#### REQUIREMENT:
Wherever the listing holds a picture, leave it out, and copy the remainder exactly.

== SOURCE DATA

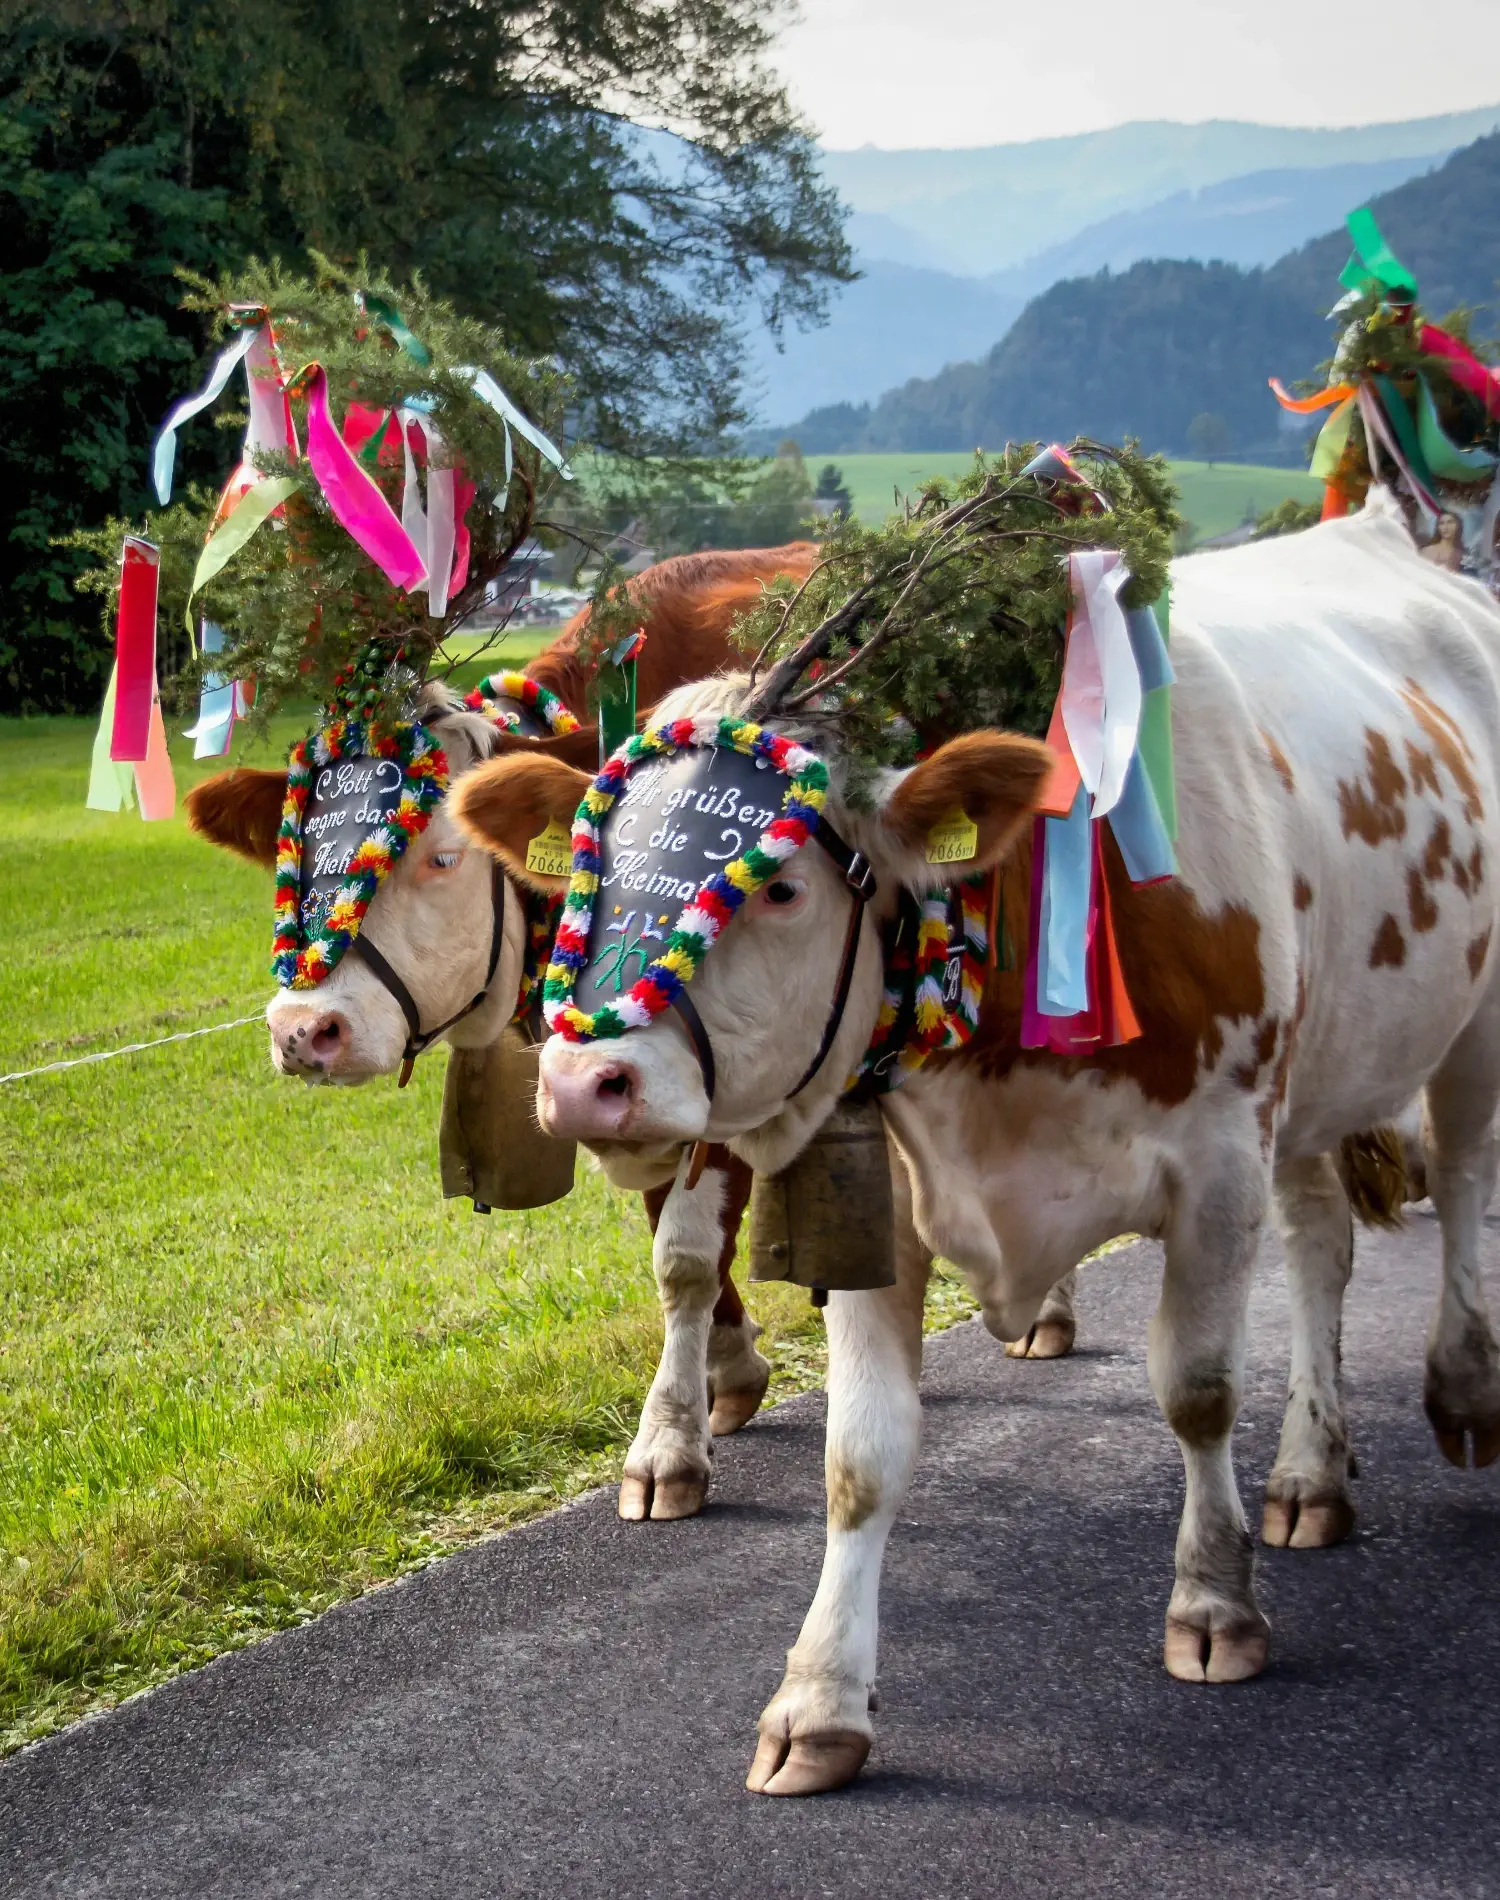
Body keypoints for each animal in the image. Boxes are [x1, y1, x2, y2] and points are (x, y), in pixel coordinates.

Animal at [453, 490, 1500, 1793]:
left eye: (779, 883)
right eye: (591, 863)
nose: (586, 1083)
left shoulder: (1216, 1167)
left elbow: (1200, 1391)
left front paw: (1213, 1604)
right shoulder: (886, 1206)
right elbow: (861, 1455)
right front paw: (820, 1697)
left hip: (1467, 1027)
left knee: (1464, 1183)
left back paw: (1464, 1388)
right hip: (1318, 1076)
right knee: (1322, 1247)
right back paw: (1311, 1470)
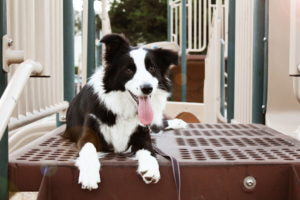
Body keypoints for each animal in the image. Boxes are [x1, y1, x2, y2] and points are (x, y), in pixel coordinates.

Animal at [62, 34, 185, 191]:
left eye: (152, 68)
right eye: (129, 70)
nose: (147, 88)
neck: (123, 110)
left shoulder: (142, 134)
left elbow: (149, 151)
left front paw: (150, 168)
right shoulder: (88, 134)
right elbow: (88, 148)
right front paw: (89, 175)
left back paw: (178, 122)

====

#### RESPONSE TO THIS EXERCISE:
Body keypoints for each animal in the image. Boxes are [x1, y1, x2, y2] and points are (x, y), in pixel coordinates.

Animal at [453, 490, 1500, 1793]:
left eye: (779, 883)
right eye: (591, 863)
nose: (586, 1083)
left shoulder: (1216, 1167)
left elbow: (1200, 1391)
left front paw: (1213, 1604)
right shoulder: (886, 1206)
right elbow: (861, 1455)
right front paw: (820, 1697)
left hip: (1467, 1027)
left knee: (1464, 1183)
left back paw: (1464, 1388)
right hip: (1318, 1076)
right knee: (1322, 1247)
right back paw: (1311, 1470)
Body keypoints for each animal in the image. Boxes are [x1, y1, x2, y2] and points are (x, y), in pixel coordinates.

Animal at [62, 34, 185, 191]:
left eye: (152, 68)
right eye: (129, 70)
nose: (147, 88)
neck: (123, 110)
left shoulder: (142, 134)
left elbow: (149, 151)
left front paw: (150, 168)
right shoulder: (88, 134)
right elbow: (88, 148)
right front paw: (89, 175)
left back paw: (178, 122)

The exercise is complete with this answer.